Garches has remained largely residential, but is also the location of Raymond Poincaré University Hospital, which specialises in traumatology, road accidents and physiotherapy.

==Sites of interest==
===19 January Monument===
The northern part of Garches was largely destroyed in the Battle of Buzenval on 19 January 1871, when besieged Parisian forces under Louis Jules Trochu attempted to break through the German blockade and join the French troops at Versailles. Monuments in Rue du 19 janvier and Rue du Colonel de Rochebrune commemorate the events.

===Church of St. Louis===
Construction of the church began in 1298 following the canonisation of St. Louis, as recorded on the plaque at the entrance. It was the first church in France dedicated to St. Louis. The original church was partly destroyed in the Battle of Buzenval; it was rebuilt in 1876 and restored beginning in 1980 with the 19th-century stained-glass windows and continuing in 1983 with the complete restoration and enlargement of the organ. The spire was rebuilt in 1988, the cross reconsecrated in 1989, the carved tympanum restored in 1990, and interior and façade renovation carried out beginning in 1995. A bell dated to 1787 was classified as a historic monument on 27 April 1944.

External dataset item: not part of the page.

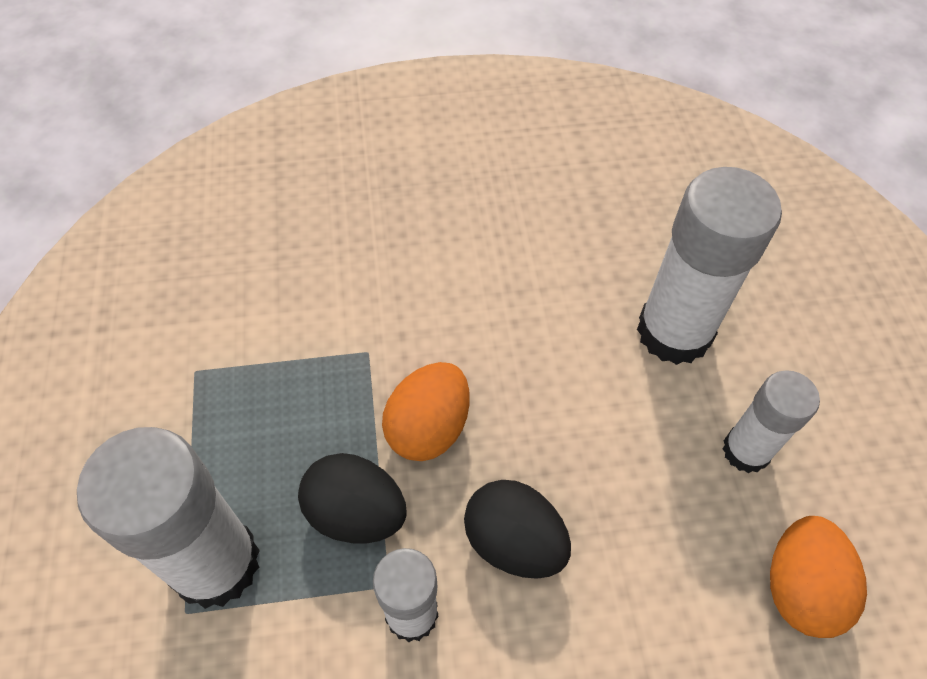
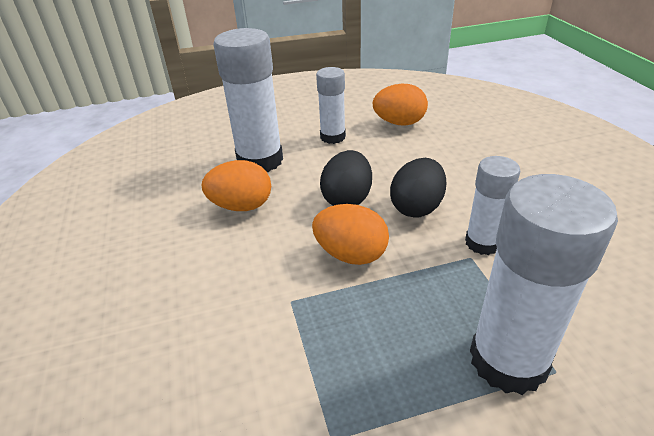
camera: 95 degrees left, 20 degrees down
black egg [298,453,407,544] -> black egg moved to [320,150,372,206]
none -> orange egg [202,160,271,211]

The cemetery adjacent to the church was moved in 1930 and contains the graves of some well-known people, including jazz musician Sidney Bechet, who chose to spend his last years in Garches.

==Transport==
Garches is served by Garches-Marnes-la-Coquette station on the Transilien Paris-Saint-Lazare suburban rail line and by 9 bus lines linking it with Paris and other suburbs.

==Education==
Public schools:
- Three preschools: École maternelle Ramon, École maternelle Saint-Exupéry, École maternelle Pasteur
- Three elementary schools: École élémentaire Pasteur A, École élémentaire Pasteur B, and École élémentaire Gaston Ramon
- Collège Henri Bergson, a junior high school
- A special high school, E.R.E.A. Jacques Brel (for students with handicapped motor skills)

Specialized senior high schools in the area include:
- Lycée Jean Monnet - Montrouge
- Lycée Toulouse Lautrec - Vaucresson

There is a private school in the commune, Ecole Jean-Paul II.